Not able to append multiple batches to single output whilst tokenizing

seanfarr788 · January 18, 2022, 5:10pm

I am trying to batch iterate over my dataset. So say my dataset is 5000 lines long, I am dividing this into 1000 blocks, and then passing this blocks through a loop, where I am tokenizing the block and then appending the result to the original ‘inputs’.

The loop then goes back to the top, and gets the next batch however in doing so it is overwriting the previous block, so the resultant product is a tensor with length of 1000 (containing the last 1000 block)

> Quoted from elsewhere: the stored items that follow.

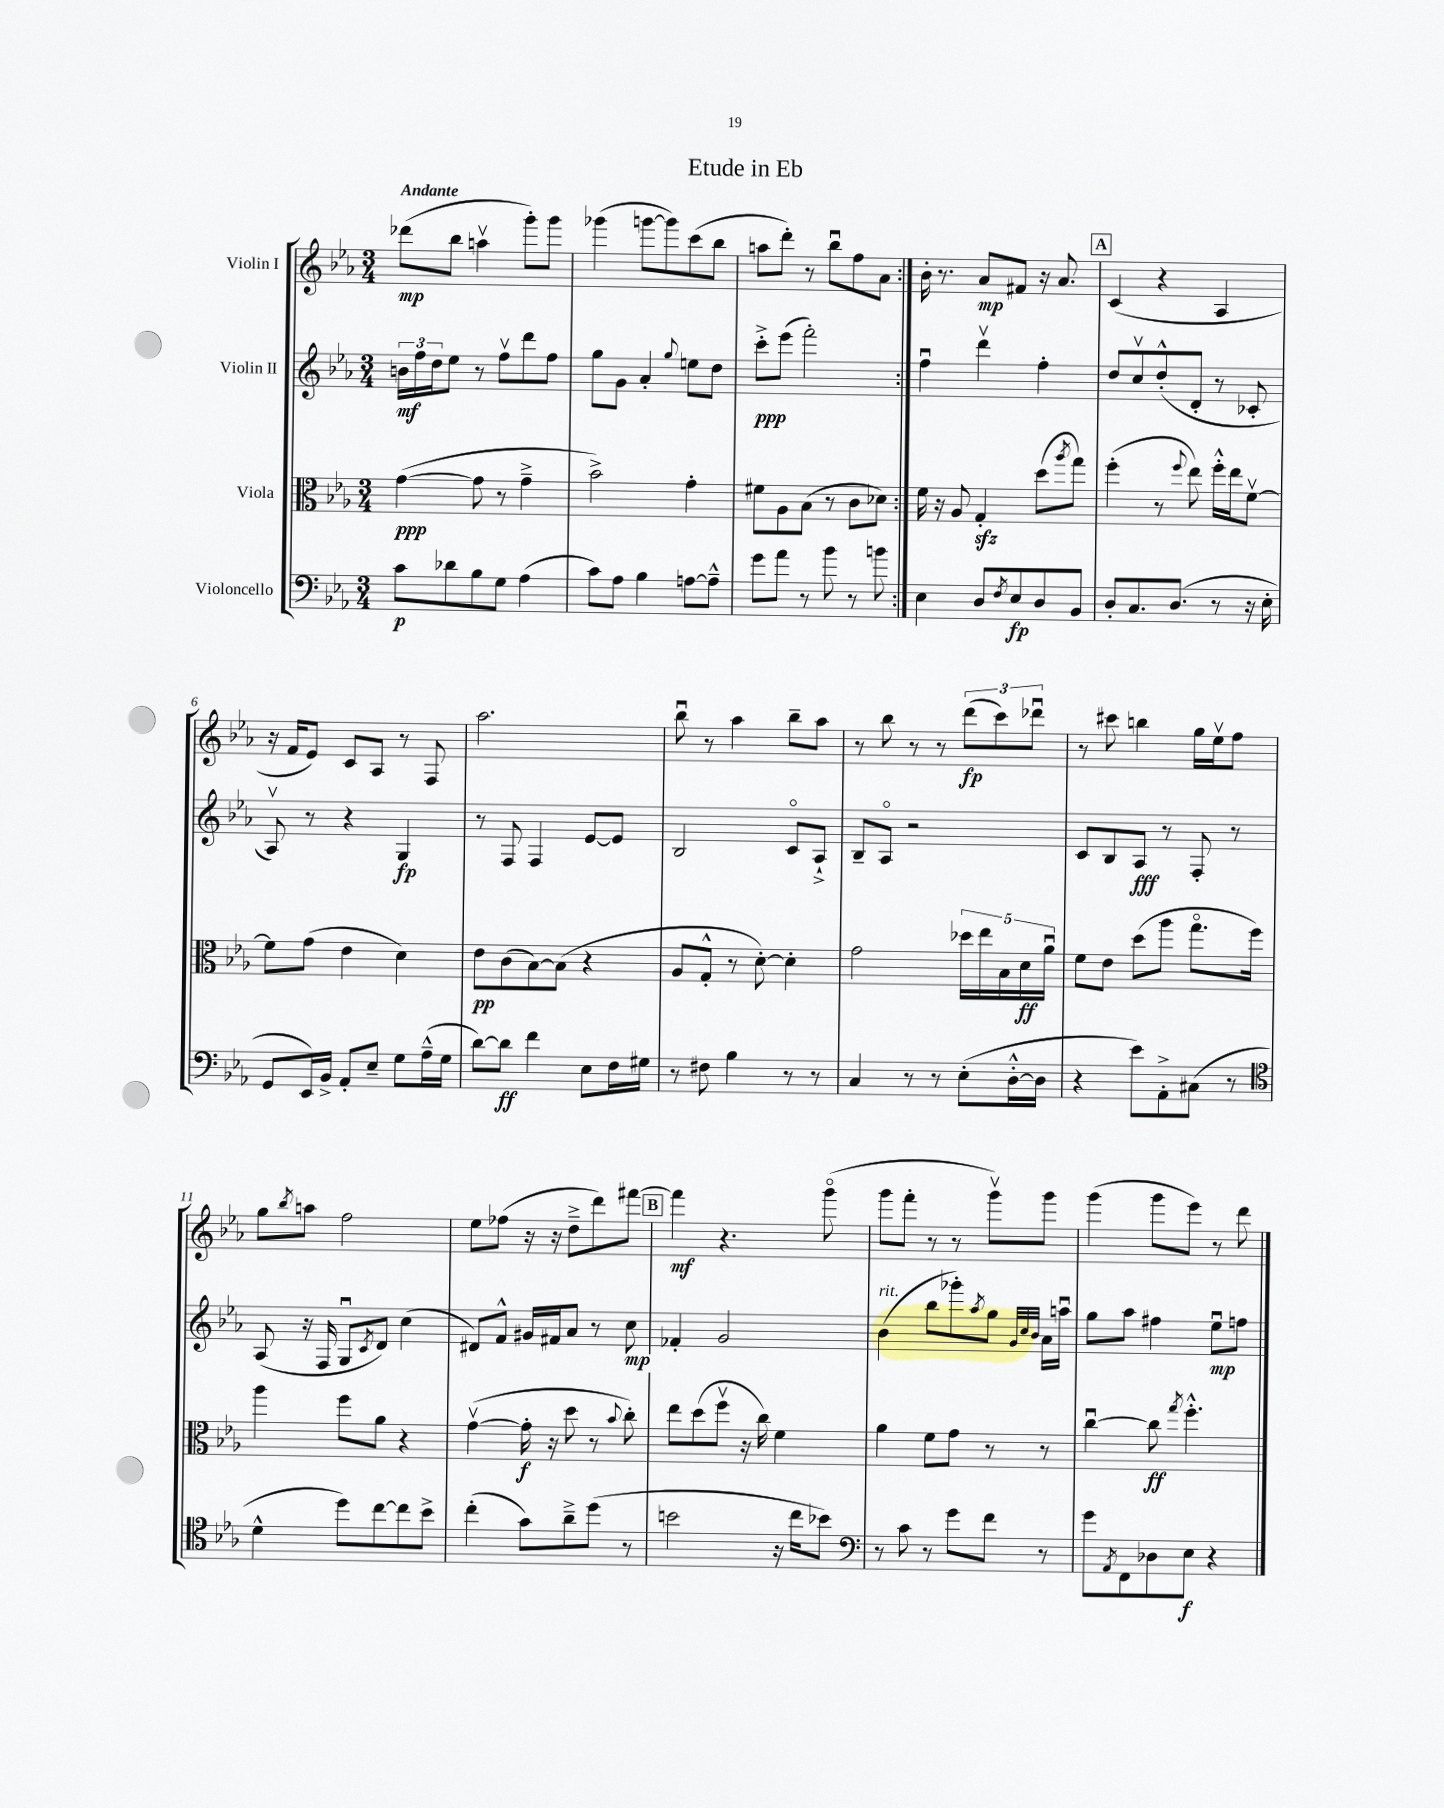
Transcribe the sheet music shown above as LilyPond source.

\header { title = "Etude in Eb" }
<<
\new StaffGroup <<
\new Staff = "s0" \with { instrumentName = "Violin I" } {
    \clef treble \key ees \major \numericTimeSignature \time 3/4 \tempo "Andante"
    \repeat volta 2 { des'''8\mp( bes''8 a''4\upbow g'''8-.) g'''8 |
    ges'''4( g'''8~ g'''8) c'''8( bes''8 |
    a''8 d'''8-.) r8 bes''8\downbow f''8 aes'8 | }
    bes'16-. r8. aes'8\mp fis'8 r16 aes'8. |
    \mark \markup { \box "A" } c'4( r4 aes4 |
    r16 f'16 ees'8) c'8 aes8 r8 f8 |
    aes''2. |
    bes''8\downbow r8 aes''4 bes''8-- aes''8 |
    r8 bes''8 r8 r8 \tuplet 3/2 { d'''8\fp( c'''8) des'''8\downbow } |
    r8 cis'''8 b''4 g''16 ees''16\upbow f''8 |
    g''8 \acciaccatura { bes''8 } a''8 f''2 |
    ees''8 fes''8( r16 r16 d''8---> d'''8) fis'''8~ |
    \mark \markup { \box "B" } fis'''4\mf r4. g'''8\flageolet( |
    g'''8 f'''8-. r8 r8 g'''8\upbow) g'''8 |
    g'''4( g'''8 ees'''8) r8 d'''8 \bar "|." |
}
\new Staff = "s1" \with { instrumentName = "Violin II" } {
    \clef treble \key ees \major \numericTimeSignature \time 3/4
    \repeat volta 2 { \tuplet 3/2 { b'16\mf f''16 d''16 } ees''8 r8 f''8\upbow d'''8 f''8 |
    g''8 g'8 aes'4-. \appoggiatura { g''8 } e''8 d''8 |
    c'''8-.->\ppp ees'''8( f'''2-.) | }
    f''4\downbow d'''4\upbow f''4-. |
    \mark \markup { \box "A" } d''8 c''8\upbow d''8-.-^( d'8-. r8 ces'8-. |
    aes8\upbow) r8 r4 g4\fp |
    r8 f8 f4 ees'8~ ees'8 |
    bes2 c'8\flageolet aes8-!-> |
    bes8-- aes8\flageolet r2 |
    c'8 bes8 aes8\fff r8 f8-. r8 |
    aes8( r16 f16 g8\downbow \acciaccatura { c'8 } d'8) c''4( |
    dis'8) f'8-^ gis'16 fis'16 aes'8 r8 c''8\mp |
    \mark \markup { \box "B" } fes'4-. g'2 |
    bes'4^\markup { \italic "rit." }( bes''8 ges'''8-.) \acciaccatura { aes''8 } g''8 \grace { g'32 c''32 bes'32 } aes'16 a''16\downbow |
    g''8 aes''8 fis''4 ees''8\downbow\mp f''8 \bar "|." |
}
\new Staff = "s2" \with { instrumentName = "Viola" } {
    \clef alto \key ees \major \numericTimeSignature \time 3/4
    \repeat volta 2 { g'4~\ppp( g'8 r8 g'4---> |
    bes'2->) g'4-. |
    fis'8 aes8 bes8( r8 c'8 des'8) | }
    f'16 r16 aes8 g4-.\sfz d''8( \acciaccatura { aes''8 } g''8) |
    \mark \markup { \box "A" } f''4-.( r8 \appoggiatura { f''8 } ees''8) f''16-.-^ ees''16 f'8~\upbow |
    f'8 g'8( ees'4 d'4) |
    ees'8\pp c'8( bes8~) bes8( r4 |
    aes8 g8-.-^ r8 d'8~-.) d'4-. |
    g'2 \tuplet 5/4 { des''16 ees''16 bes16 d'16\ff aes'16\downbow } |
    f'8 ees'8 d''8( aes''8 g''8.\flageolet f''16) |
    aes''4 f''8 aes'8 r4 |
    g'4~\upbow( g'16-.\f r16 d''8 r8 \appoggiatura { bes'8 } c''8-.) |
    \mark \markup { \box "B" } ees''8 d''8( f''8\upbow r16 c''16) f'4 |
    aes'4 f'8 g'8 r8 r8 |
    c''4~\downbow c''8\ff \acciaccatura { g''8 } f''4.-.-^ \bar "|." |
}
\new Staff = "s3" \with { instrumentName = "Violoncello" } {
    \clef bass \key ees \major \numericTimeSignature \time 3/4
    \repeat volta 2 { c'8\p des'8 bes8 g8 aes4( |
    c'8) aes8 bes4 a8~ a8---^ |
    g'8 aes'8 r8 bes'8 r8 b'8 | }
    ees4 d8 \acciaccatura { f8 } ees8\fp d8 bes,8 |
    \mark \markup { \box "A" } d8-. c8. d8.( r8 r16 ees16-. |
    g,8 ees,16) bes,16-> aes,8-. ees8-- g8 aes16---^( g16 |
    d'8~) d'8\ff f'4 ees8 f16 gis16 |
    r8 fis8 bes4 r8 r8 |
    c4 r8 r8 ees8-.( d16~-.-^ d16 |
    r4 ees'8) aes,8-.-> cis8( r8 |
    \clef tenor d'4-^ d''8) c''8~ c''8 bes'8-> |
    c''4-.( g'8) aes'8---> d''8( r8 |
    \mark \markup { \box "B" } b'2 r16 c''16 bes'8) |
    \clef bass r8 c'8 r8 g'8 f'8 r8 |
    g'8 \acciaccatura { aes,8 } f,8 des8 ees8\f r4 \bar "|." |
}
>>
>>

def batchReader(Dataset, block_size=1000):
    block = []
    for line in Dataset:
        block.append(line)
        if len(block) == block_size:
            yield block
            block = []
    if block:
        yield block

input_ids = []
attention_masks = []
token_type_ids = []
count=0
with open('5000.txt') as Dataset:
    blocks = batchReader(Dataset)
    for block in blocks:
        inputs = tokenizer(
                block,     
                truncation=True,
                max_length=512,
                padding='max_length',
                return_tensors='pt', 
            )
        input_ids.append(inputs['input_ids'])
        attention_masks.append(inputs['attention_mask'])
        token_type_ids.append(inputs['token_type_ids'])
        inputs['labels'] = inputs.input_ids.detach().clone()

I am looking for the output of this code to yield a tensor with 5000 length, any help much appreciated!